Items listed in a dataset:
===
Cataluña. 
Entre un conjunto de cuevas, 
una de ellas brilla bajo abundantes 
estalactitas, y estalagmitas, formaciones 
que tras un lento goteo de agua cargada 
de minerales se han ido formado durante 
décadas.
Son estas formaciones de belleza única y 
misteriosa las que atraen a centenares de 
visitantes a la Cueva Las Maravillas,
===
TASK INSTRUCTIONS - Exactly the lines from the one containing "de minerales se han ido formado durante" through the final line of the records must appear in your reply, and no others.

RESPONSE -
de minerales se han ido formado durante 
décadas.
Son estas formaciones de belleza única y 
misteriosa las que atraen a centenares de 
visitantes a la Cueva Las Maravillas,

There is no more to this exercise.